A written will, witnessed by witnesses, is most preferable

To increase the likelihood of your wishes being carried out, create what is known as a testamentary bequest. This is the most familiar type of will; you draft the document and sign it in the presence of witnesses. This is by far the best defense against family members or business associates successfully challenging your wishes after your death. You can write a will on your own, but enlisting the help of a lawyer who specializes in trust and probate law will ensure accurate wording according to the laws of your state.

Other types of probate wills

While a testamentary bequest is probably the best option, there are other types of wills that are recognized to varying degrees. This includes holographic wills that are written and signed by the testator without witnesses. Holographic wills are recognized in only half of the states, and their validity must be supported, for example, by proof that the testator wrote it himself and had the capacity to do so. Usually, the absence of witnesses often leads to a challenge to the validity of the will.

The least recognized wills are oral wills, in which the testator communicates his or her wishes in front of witnesses. Due to the lack of a written document, or at least a document drafted by the testator himself, courts do not widely recognize oral wills.

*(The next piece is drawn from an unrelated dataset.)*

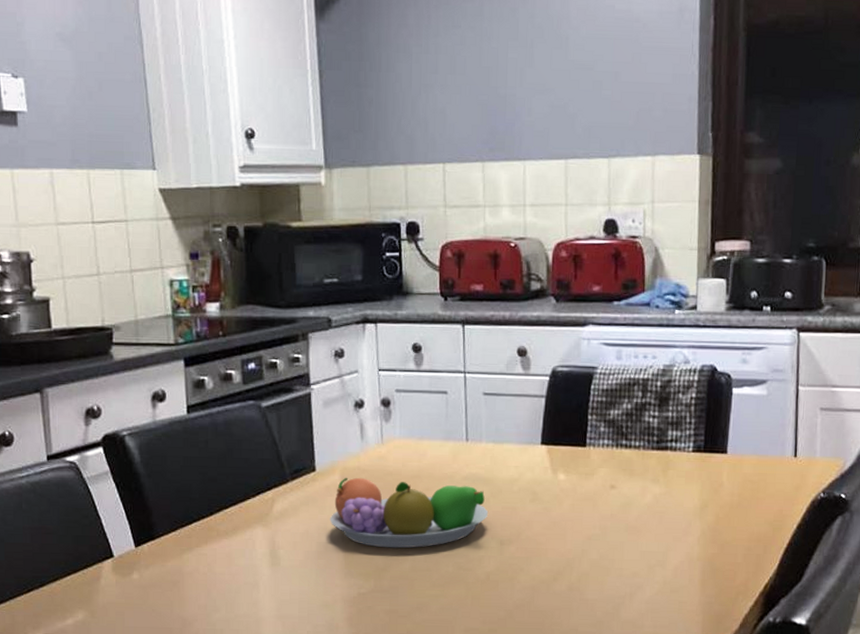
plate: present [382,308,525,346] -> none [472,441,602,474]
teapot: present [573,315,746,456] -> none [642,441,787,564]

Another type of will is the so-called "pour-over" will, which is used in conjunction with the creation of a trust. Mutual wills are usually made by a married or committed couple. Upon the death of one party, the other party is bound by the terms of the mutual will. Mutual wills can be used to ensure that property goes to the deceased's children and not to the new spouse. Because of differences in each state's contract law, a reciprocal will should be coordinated with an attorney.